Eu acredito que não é apenas a santificação em si que faz com que essa luz resplandeça em nós, mas a comunhão diária com Deus através da oração e leitura da Palavra. Quando nos esforçamos por viver uma vida de santidade a luz não brilha, apenas porque nos esforçamos para vivermos isolados do pecado. Porém, quando vivemos em comunhão, a santificação nos é ministrada pelo Espírito e consequentemente a luz resplandece.

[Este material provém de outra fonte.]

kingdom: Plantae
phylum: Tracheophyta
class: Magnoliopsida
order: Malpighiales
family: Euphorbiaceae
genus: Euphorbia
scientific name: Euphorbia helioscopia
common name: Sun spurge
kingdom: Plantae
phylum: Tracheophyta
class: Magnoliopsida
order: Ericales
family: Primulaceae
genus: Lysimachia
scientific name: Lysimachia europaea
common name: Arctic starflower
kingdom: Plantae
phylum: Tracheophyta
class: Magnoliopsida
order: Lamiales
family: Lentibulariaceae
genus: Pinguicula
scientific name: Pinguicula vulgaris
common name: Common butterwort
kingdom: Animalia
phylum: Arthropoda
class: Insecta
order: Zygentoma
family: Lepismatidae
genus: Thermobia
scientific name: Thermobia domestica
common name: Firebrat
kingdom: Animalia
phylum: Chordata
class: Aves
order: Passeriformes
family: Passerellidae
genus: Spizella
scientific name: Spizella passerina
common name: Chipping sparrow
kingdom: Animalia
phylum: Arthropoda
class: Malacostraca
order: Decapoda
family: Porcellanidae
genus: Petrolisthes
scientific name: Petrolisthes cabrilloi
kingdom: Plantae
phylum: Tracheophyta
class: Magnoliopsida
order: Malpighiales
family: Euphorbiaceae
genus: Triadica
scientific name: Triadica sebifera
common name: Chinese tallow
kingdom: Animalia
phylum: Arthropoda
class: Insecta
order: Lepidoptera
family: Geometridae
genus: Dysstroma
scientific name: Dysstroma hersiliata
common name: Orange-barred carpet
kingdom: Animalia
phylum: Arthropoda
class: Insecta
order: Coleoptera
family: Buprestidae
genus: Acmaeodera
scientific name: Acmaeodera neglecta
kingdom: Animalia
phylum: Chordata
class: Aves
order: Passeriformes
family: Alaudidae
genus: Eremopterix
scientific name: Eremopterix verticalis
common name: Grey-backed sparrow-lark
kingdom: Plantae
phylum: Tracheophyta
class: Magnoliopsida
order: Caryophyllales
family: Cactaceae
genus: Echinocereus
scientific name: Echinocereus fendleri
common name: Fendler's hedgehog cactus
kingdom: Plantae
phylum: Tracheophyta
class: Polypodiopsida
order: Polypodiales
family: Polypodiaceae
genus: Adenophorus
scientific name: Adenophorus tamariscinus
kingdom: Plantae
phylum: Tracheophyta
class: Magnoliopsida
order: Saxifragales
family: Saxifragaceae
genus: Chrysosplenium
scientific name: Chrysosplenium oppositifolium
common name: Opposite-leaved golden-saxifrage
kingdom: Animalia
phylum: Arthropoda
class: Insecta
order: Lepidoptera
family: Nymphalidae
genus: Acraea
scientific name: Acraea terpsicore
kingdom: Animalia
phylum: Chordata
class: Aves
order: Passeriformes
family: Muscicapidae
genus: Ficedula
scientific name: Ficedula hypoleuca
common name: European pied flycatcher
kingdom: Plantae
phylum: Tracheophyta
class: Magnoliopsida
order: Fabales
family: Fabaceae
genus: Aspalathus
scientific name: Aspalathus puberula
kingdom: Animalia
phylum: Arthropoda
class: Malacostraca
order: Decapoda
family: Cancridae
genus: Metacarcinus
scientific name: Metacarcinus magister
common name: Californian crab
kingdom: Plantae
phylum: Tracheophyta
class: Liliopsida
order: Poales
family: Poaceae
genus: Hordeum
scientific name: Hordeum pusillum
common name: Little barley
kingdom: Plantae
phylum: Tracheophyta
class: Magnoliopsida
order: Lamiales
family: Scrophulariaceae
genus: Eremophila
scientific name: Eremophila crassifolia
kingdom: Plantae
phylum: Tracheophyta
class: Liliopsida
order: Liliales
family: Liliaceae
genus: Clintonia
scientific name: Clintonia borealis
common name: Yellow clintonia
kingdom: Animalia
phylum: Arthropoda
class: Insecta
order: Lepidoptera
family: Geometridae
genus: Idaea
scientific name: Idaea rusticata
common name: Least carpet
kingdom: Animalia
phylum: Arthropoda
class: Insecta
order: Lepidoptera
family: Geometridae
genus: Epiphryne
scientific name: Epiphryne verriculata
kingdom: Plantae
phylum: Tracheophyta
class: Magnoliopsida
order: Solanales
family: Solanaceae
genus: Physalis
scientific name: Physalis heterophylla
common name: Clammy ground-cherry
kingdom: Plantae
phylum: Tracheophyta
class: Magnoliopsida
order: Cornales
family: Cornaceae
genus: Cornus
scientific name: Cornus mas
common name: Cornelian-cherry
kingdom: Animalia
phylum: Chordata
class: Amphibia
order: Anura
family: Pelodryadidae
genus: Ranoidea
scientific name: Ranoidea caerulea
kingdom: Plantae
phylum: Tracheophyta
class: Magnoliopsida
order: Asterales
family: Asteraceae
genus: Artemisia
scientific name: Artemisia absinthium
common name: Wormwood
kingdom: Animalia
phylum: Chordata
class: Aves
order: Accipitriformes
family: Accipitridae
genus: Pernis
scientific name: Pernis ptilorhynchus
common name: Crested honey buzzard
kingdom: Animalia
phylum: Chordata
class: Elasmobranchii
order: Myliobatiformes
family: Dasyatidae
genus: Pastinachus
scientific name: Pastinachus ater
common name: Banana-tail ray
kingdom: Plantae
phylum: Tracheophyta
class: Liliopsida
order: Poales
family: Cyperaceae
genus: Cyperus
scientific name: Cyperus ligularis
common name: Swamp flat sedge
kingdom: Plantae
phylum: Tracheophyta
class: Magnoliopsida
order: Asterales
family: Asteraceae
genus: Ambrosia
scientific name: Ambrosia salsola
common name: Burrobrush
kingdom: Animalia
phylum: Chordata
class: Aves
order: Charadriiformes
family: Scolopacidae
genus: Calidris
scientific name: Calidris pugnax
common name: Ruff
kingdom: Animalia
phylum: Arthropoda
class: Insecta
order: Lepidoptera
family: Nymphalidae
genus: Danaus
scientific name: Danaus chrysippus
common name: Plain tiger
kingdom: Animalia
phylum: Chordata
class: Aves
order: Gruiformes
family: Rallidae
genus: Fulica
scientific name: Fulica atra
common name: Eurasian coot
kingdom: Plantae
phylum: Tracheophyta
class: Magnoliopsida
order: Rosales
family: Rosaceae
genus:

Portanto, aconselho aos professores da Escola Bíblica Dominical deste próximo domingo a que enfatizem essa diferença ente Cristo e todos os demais, uma vez que o propósito da Epístola de João é mostrar a superioridade de Jesus em todos os aspectos.

Vale ressaltar o que significa essa luz. Quando Jesus disse: “Vós sois a luz do mundo”, em que sentido temos que irradiar essa luz?

A luz tem o propósito de iluminar, tornar claro o que está escuro. A presença de Cristo, ainda que silenciosa, incomoda ao pecador e o faz sentir-se impuro. Quando um crente anda na luz, basta a presença dele em determinados ambientes para que os ímpios se sintam desconfortáveis. Quando entramos em uma casa cujos membros da família não são convertidos a Cristo e vivem atribulados, nós sentimos as trevas presentes como se elas fossem uma pessoa ou uma névoa que cobre o ambiente. Ao passo que quando entramos num lar onde Cristo é servido e amado, a paz no ambiente é percebida de imediato. Eu já vi pessoas confessarem que quando entram em minha casa sentem a paz como se ela fosse um outro membro de minha família, como se ela pudesse ser tocada.

É nesse sentido que Jesus é luz e é nesse sentido que Ele espera que sejamos luz!

Em Cristo, Sandoval Juliano – 17 de julho de 2009.